Muhammad Ali remains one of the greatest sports figures of all time who made an impact beyond boxing that still resonates today. Ali was born on this day in 1942.
Ali was born Cassius Clay in Louisville, Ky. He started boxing at 12 boxing after his bicycle was stolen and a police officer offered him boxing lessons. By 18, the 6-foot-3 Clay was a two-time Golden Gloves champion who then won a gold medal at the 1960 Summer Olympics.
Clay entered the professional ranks shortly after, dazzling boxing fans with his combination of speed and footwork, along with a personality that gained him the “Louisville Lip” nickname. In 1964, he notched his first world title after beating Sonny Liston.
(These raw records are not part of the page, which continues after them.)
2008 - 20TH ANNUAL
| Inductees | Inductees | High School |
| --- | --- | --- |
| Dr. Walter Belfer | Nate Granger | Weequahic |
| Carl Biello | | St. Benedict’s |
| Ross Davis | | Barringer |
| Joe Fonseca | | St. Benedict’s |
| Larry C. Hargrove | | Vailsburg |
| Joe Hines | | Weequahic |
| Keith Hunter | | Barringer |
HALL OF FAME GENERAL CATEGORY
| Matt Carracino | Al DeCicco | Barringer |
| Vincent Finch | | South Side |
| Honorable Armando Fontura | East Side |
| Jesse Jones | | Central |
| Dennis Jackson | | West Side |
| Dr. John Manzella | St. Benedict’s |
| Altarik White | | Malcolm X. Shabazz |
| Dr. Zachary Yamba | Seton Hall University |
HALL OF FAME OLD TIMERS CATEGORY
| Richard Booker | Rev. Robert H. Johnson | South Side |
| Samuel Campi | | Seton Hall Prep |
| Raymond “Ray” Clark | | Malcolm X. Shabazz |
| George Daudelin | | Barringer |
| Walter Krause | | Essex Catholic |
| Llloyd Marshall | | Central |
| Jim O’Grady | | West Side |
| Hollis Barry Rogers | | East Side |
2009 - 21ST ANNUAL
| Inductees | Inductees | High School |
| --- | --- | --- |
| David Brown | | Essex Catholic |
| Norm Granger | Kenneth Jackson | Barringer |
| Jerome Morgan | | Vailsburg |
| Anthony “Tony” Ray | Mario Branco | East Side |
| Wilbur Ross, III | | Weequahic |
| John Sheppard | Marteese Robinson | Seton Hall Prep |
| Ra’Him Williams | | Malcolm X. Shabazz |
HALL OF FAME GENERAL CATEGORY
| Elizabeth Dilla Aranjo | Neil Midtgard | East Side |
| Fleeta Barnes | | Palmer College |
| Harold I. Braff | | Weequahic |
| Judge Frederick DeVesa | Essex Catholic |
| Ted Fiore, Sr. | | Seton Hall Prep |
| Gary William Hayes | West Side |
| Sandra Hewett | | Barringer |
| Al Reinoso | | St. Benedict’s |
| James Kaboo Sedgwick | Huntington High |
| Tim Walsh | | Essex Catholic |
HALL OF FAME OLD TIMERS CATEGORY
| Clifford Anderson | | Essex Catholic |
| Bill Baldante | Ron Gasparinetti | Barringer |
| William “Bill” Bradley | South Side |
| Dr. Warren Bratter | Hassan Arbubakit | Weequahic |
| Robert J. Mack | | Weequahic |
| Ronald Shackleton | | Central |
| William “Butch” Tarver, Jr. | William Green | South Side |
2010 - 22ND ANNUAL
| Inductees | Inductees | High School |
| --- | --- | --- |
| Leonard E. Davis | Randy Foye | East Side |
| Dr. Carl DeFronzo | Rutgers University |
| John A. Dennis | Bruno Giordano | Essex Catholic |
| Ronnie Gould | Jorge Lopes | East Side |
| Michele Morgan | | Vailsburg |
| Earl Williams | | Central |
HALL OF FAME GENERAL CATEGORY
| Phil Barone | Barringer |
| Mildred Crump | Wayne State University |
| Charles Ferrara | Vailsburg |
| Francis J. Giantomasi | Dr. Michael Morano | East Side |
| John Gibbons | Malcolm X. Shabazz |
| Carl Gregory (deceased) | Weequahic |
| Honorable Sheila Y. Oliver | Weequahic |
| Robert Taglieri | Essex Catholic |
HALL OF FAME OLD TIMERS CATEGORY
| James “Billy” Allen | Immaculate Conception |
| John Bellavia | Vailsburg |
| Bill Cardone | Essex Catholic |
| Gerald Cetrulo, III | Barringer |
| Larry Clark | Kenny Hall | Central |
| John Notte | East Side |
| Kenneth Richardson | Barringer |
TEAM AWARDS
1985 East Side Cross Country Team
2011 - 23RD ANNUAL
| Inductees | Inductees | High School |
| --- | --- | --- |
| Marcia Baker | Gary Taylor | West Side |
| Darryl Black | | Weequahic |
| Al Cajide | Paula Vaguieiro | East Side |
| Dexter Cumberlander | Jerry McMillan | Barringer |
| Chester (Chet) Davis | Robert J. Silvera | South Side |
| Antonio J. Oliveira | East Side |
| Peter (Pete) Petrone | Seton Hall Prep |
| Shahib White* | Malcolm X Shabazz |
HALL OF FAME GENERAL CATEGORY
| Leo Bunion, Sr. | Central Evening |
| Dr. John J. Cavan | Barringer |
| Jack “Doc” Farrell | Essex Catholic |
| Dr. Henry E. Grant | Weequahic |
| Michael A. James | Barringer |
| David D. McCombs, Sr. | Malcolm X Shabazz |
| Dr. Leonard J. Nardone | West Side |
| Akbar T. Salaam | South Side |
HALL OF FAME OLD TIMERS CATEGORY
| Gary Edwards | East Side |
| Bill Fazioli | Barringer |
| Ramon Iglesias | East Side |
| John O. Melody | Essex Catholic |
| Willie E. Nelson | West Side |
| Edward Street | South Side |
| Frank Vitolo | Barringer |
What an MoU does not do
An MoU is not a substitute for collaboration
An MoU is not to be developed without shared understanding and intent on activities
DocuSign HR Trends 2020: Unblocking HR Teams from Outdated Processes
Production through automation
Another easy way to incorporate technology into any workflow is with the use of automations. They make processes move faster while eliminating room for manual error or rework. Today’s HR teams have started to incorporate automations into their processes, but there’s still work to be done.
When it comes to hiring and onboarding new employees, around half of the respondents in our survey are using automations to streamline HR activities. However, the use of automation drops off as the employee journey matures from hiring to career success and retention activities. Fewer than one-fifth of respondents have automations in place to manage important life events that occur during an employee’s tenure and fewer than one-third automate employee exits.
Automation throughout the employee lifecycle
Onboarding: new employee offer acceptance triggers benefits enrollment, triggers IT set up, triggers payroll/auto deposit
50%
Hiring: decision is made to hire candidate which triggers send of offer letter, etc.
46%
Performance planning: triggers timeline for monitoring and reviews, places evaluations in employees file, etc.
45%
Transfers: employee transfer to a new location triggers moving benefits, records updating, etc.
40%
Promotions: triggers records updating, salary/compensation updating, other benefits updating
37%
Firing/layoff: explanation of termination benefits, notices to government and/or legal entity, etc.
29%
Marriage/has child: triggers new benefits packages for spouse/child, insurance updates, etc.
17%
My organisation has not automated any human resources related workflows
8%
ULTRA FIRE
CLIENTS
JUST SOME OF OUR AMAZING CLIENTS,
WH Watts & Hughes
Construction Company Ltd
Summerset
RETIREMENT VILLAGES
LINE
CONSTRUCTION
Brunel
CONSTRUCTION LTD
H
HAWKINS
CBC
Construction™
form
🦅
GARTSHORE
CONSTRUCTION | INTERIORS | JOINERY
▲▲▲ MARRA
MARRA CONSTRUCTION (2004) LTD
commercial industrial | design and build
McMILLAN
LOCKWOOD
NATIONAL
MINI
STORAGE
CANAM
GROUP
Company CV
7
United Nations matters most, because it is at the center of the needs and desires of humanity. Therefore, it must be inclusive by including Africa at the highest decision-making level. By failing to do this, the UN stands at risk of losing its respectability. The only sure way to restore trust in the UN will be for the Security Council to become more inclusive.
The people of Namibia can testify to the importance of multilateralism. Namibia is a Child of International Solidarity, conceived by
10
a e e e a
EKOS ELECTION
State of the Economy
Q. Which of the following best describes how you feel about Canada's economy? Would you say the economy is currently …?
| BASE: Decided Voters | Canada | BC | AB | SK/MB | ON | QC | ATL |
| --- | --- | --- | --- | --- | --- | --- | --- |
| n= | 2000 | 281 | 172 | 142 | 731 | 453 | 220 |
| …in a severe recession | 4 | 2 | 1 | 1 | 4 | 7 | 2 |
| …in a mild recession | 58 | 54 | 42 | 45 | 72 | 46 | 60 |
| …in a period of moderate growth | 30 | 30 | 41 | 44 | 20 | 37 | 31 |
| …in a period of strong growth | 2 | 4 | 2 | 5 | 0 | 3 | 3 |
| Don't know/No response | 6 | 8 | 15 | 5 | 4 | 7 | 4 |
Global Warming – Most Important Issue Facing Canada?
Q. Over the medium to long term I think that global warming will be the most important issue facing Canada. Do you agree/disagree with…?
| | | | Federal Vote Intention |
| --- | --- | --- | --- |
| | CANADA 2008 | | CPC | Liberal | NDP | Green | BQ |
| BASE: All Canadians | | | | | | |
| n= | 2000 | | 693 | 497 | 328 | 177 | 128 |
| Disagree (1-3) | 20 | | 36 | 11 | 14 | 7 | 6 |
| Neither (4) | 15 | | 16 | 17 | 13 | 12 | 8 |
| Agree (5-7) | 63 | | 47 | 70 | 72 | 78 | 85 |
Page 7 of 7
Shortly after, Clay changed his name to Cassius X and then Muhammad Ali after joining the controversial Nation of Islam religion.
In 1967, Muhammad Ali refused to enter the draft during the Vietnam War, famously saying in a quote, “”Man, I ain’t got no quarrel with them Viet Cong.” His refusal led to a draft evasion conviction and he was sentenced to prison for five years. After appealing the case and being stripped of his boxing license, he ultimately served no prison time. In 1970, he won and the U.S. Supreme Court reinstated Ali’s boxing rights and he resumed his career.
Once he returned, Ali took on the likes of Jerry Quarry, Joe Frazier, and George Foreman in a four-year period. Though some doubted his chances, he became the heavyweight champion again, holding the title belt. In the late ’70s, however, the wear and tear of the sport started to take its toll and despite flashes of brilliance, he walked away from the ring in 1981.
From there, Ali turned to his faith and humanitarian efforts, becoming a globally recognized advocate for world peace. Though he was silenced by Parkinson’s Disease, Ali was instrumental in negotiations with the late Saddam Hussein of Iraq to seek the freedom of hostages in 1990.
Ali’s playful nature still remained even as Parkinson’s continued to ravage him. Even with failing health he enjoyed the goodwill of fans around the world, lighting the Olympic torch in a triumphant moment in 1996.
Though he was an iconic figure throughout his life, his health deteriorated in later years. In the summer of 2016, Ali passed at the age of 74.
Tributes to Ali came from the likes of Barack Obama, Bill and Hillary Clinton, Tiger Woods, Michael Jordan, and Louisville Mayor Greg Fischer, among many others.